The committee reported that about 8,000 refugees arrived in a village in Homs province on Sunday night, fleeing violence elsewhere and putting a strain on the area. In many single-family homes, more than 100 people were seeking shelter.

The Syrian government has restricted media access to the conflict zone, so the opposition statements could not be independently verified.

Ibrahim, an activist in Idlib, echoed the sentiments of other opposition figures when he dismissed the Annan plan and any attempt at negotiation with the regime.

"If they are really going to withdraw their tanks, then why did they shell Jabal al Zawiya and surrounding villages today?" he said. "Nothing is going to change at all."

Annan, speaking a day after Arab and Western leaders met in Istanbul, Turkey, committing millions of dollars to support the opposition, said he wished for an earlier deadline. A U.N. peacekeeping team and some of his staff will travel to Syria this week to prepare for a possible monitoring mission.

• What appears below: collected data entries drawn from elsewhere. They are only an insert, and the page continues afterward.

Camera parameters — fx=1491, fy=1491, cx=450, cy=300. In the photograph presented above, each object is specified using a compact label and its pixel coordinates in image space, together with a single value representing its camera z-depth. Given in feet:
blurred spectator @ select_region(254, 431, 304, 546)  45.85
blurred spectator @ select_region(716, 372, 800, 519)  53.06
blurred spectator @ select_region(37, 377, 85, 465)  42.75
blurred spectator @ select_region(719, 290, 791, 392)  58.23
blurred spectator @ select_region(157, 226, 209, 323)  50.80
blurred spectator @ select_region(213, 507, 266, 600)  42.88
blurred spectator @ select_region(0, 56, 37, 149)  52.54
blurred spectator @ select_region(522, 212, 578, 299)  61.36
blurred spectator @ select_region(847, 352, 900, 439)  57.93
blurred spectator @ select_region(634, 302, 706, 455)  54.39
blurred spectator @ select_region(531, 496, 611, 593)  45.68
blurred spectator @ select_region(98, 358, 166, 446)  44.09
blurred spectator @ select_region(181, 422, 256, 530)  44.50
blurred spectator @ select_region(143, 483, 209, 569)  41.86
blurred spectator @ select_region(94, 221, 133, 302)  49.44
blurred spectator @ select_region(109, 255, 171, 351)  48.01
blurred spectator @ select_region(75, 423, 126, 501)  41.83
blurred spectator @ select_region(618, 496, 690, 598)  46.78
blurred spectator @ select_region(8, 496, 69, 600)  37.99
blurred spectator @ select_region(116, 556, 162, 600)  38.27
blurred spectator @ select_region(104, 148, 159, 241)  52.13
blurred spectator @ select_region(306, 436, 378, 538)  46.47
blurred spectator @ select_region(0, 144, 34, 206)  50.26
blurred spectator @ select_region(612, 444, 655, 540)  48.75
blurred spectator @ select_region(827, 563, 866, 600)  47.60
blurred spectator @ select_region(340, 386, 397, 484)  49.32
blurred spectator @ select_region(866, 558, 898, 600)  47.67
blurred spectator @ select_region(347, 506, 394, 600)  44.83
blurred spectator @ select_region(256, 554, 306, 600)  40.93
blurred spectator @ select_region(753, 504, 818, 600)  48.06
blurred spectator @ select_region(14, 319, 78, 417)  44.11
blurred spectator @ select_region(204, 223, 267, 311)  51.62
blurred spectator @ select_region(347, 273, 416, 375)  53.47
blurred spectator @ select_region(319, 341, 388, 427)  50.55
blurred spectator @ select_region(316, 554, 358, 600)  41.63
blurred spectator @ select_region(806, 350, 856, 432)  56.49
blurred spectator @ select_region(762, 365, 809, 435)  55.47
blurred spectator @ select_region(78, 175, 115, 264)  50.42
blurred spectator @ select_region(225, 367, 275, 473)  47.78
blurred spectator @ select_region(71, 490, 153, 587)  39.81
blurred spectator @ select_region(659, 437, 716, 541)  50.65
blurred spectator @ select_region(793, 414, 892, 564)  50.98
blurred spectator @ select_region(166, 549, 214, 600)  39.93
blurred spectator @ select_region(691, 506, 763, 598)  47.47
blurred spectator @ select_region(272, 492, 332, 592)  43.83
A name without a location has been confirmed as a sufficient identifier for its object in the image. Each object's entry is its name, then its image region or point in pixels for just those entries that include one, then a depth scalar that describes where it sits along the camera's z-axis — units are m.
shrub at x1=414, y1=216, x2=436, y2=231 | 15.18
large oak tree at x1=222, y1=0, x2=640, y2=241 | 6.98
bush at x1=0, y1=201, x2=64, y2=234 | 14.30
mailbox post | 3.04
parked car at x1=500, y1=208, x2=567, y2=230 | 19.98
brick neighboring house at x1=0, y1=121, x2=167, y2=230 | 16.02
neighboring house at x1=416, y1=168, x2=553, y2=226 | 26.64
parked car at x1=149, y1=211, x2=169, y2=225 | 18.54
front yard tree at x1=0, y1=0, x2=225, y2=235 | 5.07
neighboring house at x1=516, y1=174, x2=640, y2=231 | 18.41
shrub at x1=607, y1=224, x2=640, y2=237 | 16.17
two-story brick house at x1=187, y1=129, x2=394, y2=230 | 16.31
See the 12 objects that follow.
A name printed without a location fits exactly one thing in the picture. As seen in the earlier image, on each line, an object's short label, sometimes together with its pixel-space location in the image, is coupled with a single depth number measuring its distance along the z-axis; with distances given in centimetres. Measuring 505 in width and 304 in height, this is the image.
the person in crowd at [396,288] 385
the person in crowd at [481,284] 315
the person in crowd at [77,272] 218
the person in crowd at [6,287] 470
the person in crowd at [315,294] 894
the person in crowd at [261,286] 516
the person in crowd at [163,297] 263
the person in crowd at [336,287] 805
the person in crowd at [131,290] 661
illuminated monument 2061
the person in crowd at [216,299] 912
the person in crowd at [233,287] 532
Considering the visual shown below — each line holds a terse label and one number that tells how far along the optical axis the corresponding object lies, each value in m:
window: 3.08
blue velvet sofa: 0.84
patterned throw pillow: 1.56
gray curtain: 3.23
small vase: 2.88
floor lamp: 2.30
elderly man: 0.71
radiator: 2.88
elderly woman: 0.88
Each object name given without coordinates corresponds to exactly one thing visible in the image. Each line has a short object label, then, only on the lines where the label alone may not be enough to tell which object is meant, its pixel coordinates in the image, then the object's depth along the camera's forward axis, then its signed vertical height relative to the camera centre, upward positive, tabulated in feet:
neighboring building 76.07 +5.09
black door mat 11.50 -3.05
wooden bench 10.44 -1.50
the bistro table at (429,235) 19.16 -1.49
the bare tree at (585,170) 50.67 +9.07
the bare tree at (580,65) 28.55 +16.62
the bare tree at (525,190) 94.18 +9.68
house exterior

On Monday, the president of the International Committee of the Red Cross, Jakob Kellenberger, arrived in Syria for a two-day visit focused on the humanitarian situation, including the increasing needs of sick, wounded and displaced people and access to prisoners.

Echoing Secretary of State Hillary Rodham Clinton's comments at the Friends of the Syrian People conference in Istanbul on Sunday, Susan Rice, U.S. ambassador to the United Nations, said, "We have seen ... promises made and promises broken."

"Some members of the Security Council expressed concern that the government of Syria not use the next days to intensify the violence," Rice said, speaking after attending Annan's briefing of the council Monday. "We have seen commitments to end the violence followed by massive intensification of violence."